22 Ocak 2012 Pazar

Size duymak istediğinizi söylemeyenin adı dost değil.

Anneni mi daha çok seviyorsun babanı mı? "Bana istediğim oyuncağı alanı".
Bunu sesli dile getirmedik belki hiç. Kafamızı omuzlarımız arasına gömüp yere bakarak "ikisini de" dedik ama içimizden geçen buydu hep. Sonra büyüdük, oyuncakların çeşidi arttı.

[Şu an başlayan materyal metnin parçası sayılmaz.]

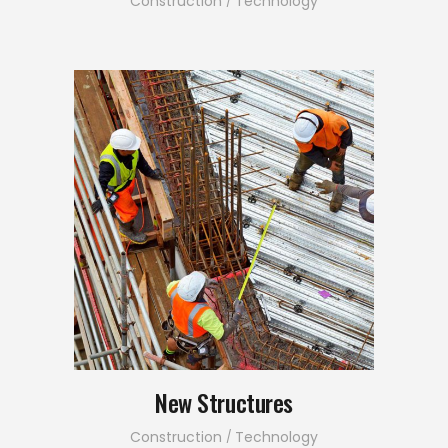
Construction
Technology
New Structures
Construction
Technology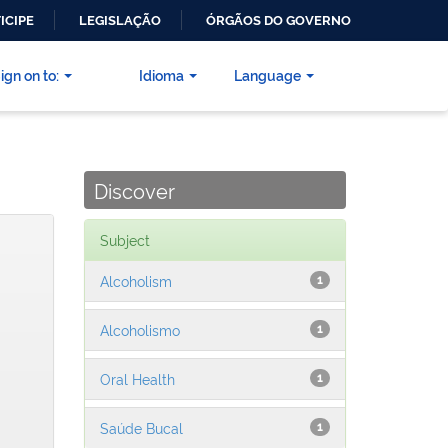
ICIPE
LEGISLAÇÃO
ÓRGÃOS DO GOVERNO
ign on to:
Idioma
Language
Discover
Subject
Alcoholism
1
Alcoholismo
1
Oral Health
1
Saúde Bucal
1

Önce yüksek not veren hoca en sevdiğimiz öğretmenimiz oldu, sonra bizi doğum gününe çağıran en yakın arkadaşımız. Üzdük, üzüldük; en kötüsü kabullenemedik. Zaten hep hayran kalmışımdır şu yalan mekanizmamıza. Git gide o kadar iyi bir hal alıyoruz ki yalan söyleme konusunda, önce kendimiz inanıyor sonra inandırıyoruz. Herkes bizim gibi düşünsün istiyoruz.

"Değil mi?"ler bizi getirdiği olduğumuz yere. Soru hep aynıydı, tüm iş cevap verene kaldı.Kimi zaman gerçeklere karşı duracak cesareti bulduk kendimizde ama bulamadığımız anlar? Orada cesareti hep karşıdan bekledik. Saatlerce geçen hararetli sohbetlerin ya da kısa cümlelerin ardına eklenen "değil mi?" sorusuna hep duymak istediğimiz cevabı bekledik. Duymayı umduğumuzu dile döken dost oldu, dökmeyen kıskanç.

Hayatımızın kontrolü hep bizde oldu. Neye, nasıl mutlu olacağız; hatta ne için ne zaman üzüleceğiz?

Sürprizleri hepimiz sevdik.Ama allı pullu hediye olanlarını. Sürpriz kutlamalar, partiler... Beklenmedik şeyler heyecan getirir dedik ama biz her şeyin beklediğimiz gibi olmasını istedik.

Biz umduğumuzu bulmayı seçtik. Adını sürpriz koyduk.